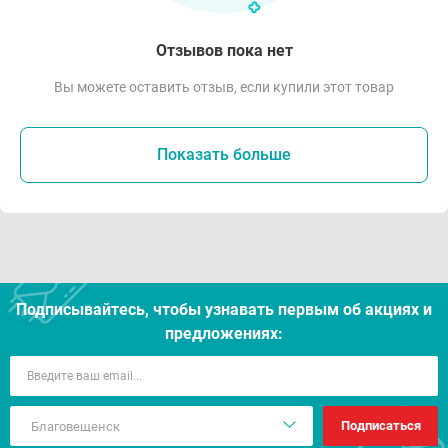
Отзывов пока нет
Вы можете оставить отзыв, если купили этот товар
Показать больше
Подписывайтесь, чтобы узнавать первым об акцияx и
предложениях:
Подписаться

+ + +

▸ **Work to be completed**: Please retype the whole listing above word for word and drop the pictures.

▸ **Exercise output**:
Отзывов пока нет
Вы можете оставить отзыв, если купили этот товар
Показать больше
Подписывайтесь, чтобы узнавать первым об акцияx и
предложениях:
Подписаться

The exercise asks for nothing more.